[Your instructions] Below are some records. Say how many of their lines contain the string "kadar", and give nothing but the number.

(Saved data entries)
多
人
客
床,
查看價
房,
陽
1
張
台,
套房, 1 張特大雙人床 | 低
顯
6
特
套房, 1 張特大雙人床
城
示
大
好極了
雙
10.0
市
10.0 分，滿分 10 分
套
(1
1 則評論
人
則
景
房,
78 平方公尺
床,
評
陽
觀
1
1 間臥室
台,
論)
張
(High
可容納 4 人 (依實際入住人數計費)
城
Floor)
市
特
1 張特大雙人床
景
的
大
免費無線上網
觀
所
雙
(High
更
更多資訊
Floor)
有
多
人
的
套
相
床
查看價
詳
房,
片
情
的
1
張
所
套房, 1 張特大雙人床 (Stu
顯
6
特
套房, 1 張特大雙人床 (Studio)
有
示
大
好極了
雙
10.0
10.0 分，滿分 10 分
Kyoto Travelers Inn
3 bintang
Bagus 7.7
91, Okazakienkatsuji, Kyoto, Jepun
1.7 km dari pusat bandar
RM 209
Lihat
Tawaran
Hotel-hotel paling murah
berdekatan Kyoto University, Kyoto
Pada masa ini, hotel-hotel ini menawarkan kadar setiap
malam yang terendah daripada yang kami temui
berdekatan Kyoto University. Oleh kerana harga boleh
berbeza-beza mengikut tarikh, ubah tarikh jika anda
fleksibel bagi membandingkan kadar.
==
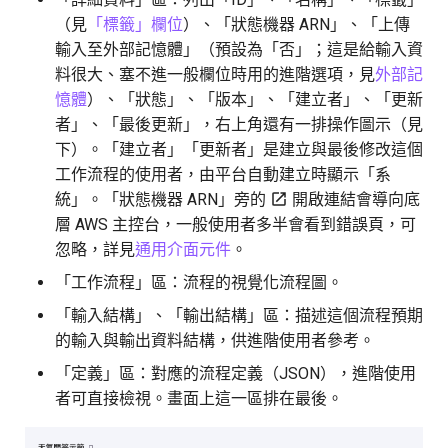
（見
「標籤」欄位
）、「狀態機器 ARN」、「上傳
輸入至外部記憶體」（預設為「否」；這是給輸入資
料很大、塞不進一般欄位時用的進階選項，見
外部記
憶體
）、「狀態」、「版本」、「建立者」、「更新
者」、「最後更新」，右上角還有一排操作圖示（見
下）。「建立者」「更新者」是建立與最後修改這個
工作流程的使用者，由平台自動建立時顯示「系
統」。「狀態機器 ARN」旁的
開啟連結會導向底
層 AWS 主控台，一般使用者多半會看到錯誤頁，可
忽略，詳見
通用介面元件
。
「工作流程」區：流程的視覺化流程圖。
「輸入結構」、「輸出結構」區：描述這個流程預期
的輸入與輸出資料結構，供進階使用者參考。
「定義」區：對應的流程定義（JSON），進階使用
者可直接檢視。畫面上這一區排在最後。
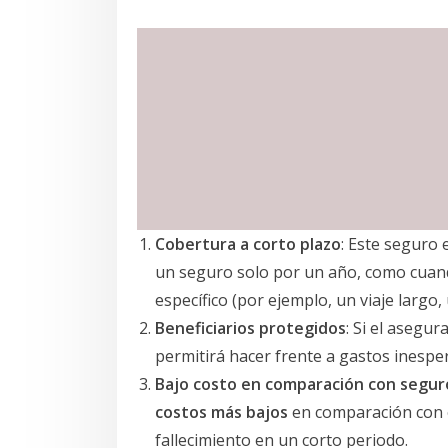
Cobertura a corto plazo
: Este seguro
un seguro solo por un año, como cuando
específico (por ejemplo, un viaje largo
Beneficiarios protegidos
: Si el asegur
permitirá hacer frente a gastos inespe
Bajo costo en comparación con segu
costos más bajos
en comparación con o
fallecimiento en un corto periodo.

[Solution] 2